The space photos are nice but as an Engineering Tech I am impressed by the workmanship on the little control box. Very well done. Although the red lion controllers are a little expensive. Automation Direct has controllers that work very well at about half the price of a Red Lion version.
Absolutely correct, Rob. Most of the objects are very faint and not visible with the naked eye. In this case, there are many ways to find the objects. An older technique is to use setting circles, on the mount. This provides two corrdinates, Right ascension and declination). The night sky is well mapped, so the object will have their coordinates listed. However, most modern mounts are computerized and will slew to the object automatically, once properly initially aligned.
Before I had my GOTO mount, I used to spend hours locating difficult targets, exposing, framing and re-exposing - trying to get the target framed. These days, I can look-up the target, obtain the framing angle and coordinates. I adjust the scope and punch the target into the mount's computer and 99% of the time, it's framed and ready to go.
There's a lot more involved with long exposure imaging (accurate polar alignment, active guiding, cooling the imaging sensor, etc). But just having a GOTO mount will take a lot of the work out of imaging.
Eric, I would imagine that you're taking photos of objects that you can't see, even with a telescope. How do you identify where they are and what they are?
Hey thanks John. You can take deep sky images with many different telescopes. It's the equatorial mount that is probably most important. The scope I use is a Takahashi FSQ-106ED, which is used for imaging a lot, as it has a very large imaging circle (can use large imaging sensors) and top notch color correction. Thanks for the comment...

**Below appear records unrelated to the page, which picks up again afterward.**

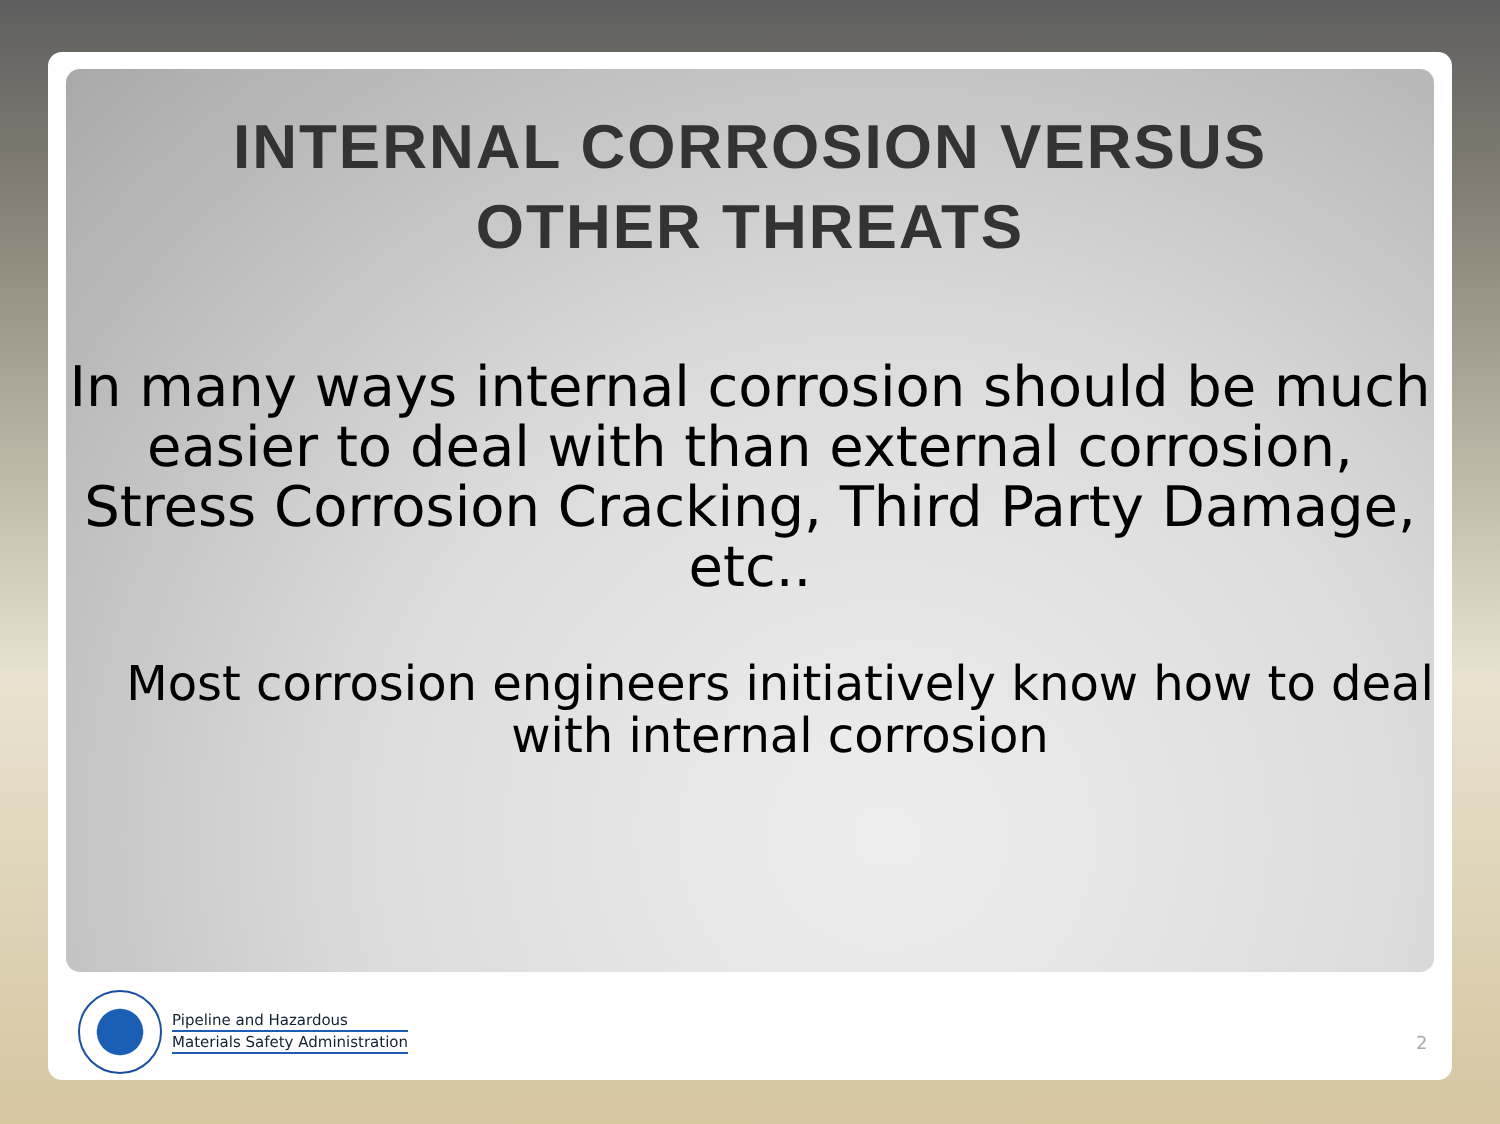INTERNAL CORROSION VERSUS
OTHER THREATS
In many ways internal corrosion should be much easier to deal with than external corrosion, Stress Corrosion Cracking, Third Party Damage, etc..
Most corrosion engineers initiatively know how to deal with internal corrosion
Pipeline and Hazardous
Materials Safety Administration
2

Those pictures really are amazing, and do you just use a normal telescope, or is it designed for deep-space photography? Either way, thats a really cool (er, warm) way to keep something the same temperature.
Your're absolutely right. Not pretty, But... it really works well. It's dark, so nobody sees it anyway. I've been using this system for about 2 years with really stunning success. It works better than I imagined it would.
Well, it kind of looks funky, but it obviously works. This is such a simple and straightforward idea that you wonder why it hasn't been done before. I suspect that it is the way that the original problem was put.